Il sindacato diretto da Susanna Camusso "esprime un giudizio fortemente critico rispetto a quanto prospettato dal Governo. Il ripristino degli scatti di anzianità per l'anno 2011 ha bisogno di una copertura finanziaria 480 milioni di euro, ma il MEF a fronte dei tagli epocali, 8 miliardi in tre anni, ha certificato una miseria di risparmi: 86 milioni. È necessario quindi tagliare di un terzo, pari a 390 milioni di euro, il fondo di scuola per pagare gli scatti. Questo sarà scritto nell'atto di indirizzo per l'avvio di una apposita sessione negoziale. Non è una soluzione, ma il gioco delle tre carte. L'onere del pagamento si scarica sui lavoratori che dovranno rinunciare a una parte del salario accessorio, quello finalizzato al miglioramento dell'offerta formativa cioè il valore aggiunto alla didattica".

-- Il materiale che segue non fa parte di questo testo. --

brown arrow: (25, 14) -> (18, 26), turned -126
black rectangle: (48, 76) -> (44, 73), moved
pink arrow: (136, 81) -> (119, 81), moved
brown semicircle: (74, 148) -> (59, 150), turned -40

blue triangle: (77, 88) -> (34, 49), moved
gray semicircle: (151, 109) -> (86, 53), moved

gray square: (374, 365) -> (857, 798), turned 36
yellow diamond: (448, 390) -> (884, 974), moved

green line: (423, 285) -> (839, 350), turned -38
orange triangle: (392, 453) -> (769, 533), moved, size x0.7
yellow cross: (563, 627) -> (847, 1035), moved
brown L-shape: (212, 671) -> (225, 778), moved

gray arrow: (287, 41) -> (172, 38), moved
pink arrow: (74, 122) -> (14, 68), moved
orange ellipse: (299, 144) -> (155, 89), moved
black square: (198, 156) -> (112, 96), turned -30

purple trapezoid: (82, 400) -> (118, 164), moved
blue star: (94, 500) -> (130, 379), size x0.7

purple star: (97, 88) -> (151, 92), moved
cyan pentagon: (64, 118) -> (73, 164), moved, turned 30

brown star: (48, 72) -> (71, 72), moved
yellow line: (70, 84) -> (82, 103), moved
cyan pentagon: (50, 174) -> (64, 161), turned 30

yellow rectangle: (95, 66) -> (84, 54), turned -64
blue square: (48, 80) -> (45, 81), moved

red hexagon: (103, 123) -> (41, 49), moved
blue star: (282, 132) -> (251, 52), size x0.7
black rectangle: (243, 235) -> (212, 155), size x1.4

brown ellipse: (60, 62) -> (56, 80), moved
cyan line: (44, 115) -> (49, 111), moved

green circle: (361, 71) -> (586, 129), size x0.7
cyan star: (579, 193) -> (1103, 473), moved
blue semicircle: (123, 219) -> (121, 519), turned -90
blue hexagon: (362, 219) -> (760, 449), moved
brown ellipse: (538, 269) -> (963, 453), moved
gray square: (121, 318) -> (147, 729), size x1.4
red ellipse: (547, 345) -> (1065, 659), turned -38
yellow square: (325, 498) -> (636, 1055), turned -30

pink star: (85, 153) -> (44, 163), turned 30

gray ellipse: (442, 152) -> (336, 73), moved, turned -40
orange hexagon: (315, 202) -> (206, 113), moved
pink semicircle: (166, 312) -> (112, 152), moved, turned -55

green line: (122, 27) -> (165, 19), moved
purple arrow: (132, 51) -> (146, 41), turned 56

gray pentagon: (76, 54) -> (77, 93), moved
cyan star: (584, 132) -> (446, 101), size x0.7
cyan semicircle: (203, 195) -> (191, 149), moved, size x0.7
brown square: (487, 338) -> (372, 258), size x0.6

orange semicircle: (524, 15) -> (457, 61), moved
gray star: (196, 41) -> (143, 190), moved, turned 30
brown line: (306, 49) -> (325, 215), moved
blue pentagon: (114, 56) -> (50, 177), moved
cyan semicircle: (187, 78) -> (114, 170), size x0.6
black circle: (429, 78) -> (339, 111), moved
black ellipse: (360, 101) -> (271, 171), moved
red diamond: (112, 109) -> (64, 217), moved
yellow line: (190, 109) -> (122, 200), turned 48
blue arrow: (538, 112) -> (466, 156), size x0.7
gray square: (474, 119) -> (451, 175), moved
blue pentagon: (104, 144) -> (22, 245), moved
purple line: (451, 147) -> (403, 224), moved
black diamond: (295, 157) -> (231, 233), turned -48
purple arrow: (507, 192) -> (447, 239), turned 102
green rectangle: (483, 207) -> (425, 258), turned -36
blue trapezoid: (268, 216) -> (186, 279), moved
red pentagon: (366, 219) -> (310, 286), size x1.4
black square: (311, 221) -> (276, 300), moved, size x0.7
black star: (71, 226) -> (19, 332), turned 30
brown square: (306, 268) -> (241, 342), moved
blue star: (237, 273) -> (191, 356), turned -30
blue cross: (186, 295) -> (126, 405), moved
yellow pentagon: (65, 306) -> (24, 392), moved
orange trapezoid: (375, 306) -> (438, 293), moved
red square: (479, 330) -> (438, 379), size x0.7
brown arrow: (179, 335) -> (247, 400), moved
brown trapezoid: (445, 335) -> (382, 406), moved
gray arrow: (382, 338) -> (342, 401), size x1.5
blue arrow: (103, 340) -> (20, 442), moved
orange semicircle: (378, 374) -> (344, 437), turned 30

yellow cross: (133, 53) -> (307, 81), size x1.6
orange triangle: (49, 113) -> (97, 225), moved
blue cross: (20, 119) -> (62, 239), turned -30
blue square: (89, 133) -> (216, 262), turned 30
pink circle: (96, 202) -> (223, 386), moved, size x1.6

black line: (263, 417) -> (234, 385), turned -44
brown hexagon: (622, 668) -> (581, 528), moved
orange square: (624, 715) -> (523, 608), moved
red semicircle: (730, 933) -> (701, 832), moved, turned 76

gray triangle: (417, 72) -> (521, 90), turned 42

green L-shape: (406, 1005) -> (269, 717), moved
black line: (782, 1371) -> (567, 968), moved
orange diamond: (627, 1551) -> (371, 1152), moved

- Sciopero scuola 24 novembre: la lettera aperta di Profumo a studenti e professori

Anche i Cobas confermano la loro presenza alle manifestazioni degli studenti a Roma e in varie altre città, "Contro la politica scolastica del governo, contro l'immiserimento della scuola".

La manifestazione della Capitale partirà da Piazza della Repubblica (ore 10) e si dirigerà verso Piazza Venezia per portare la protesta intorno ai palazzi governativi, incontrando e unendosi nel percorso al corteo degli studenti proveniente da Piramide/Porta S.Paolo.


Secondo i Cobas, la politica scolastica governativa "vuole imporre una scuola-miseria con tagli permanenti e finanziamenti ridicoli, per sfornare una massa di giovani precari sottomessi alle imposizioni dei gruppi industriali e finanziari e delle caste politiche e manageriali, che hanno provocato la gravissima crisi che affligge dal 2008 l'Italia e l'Europa".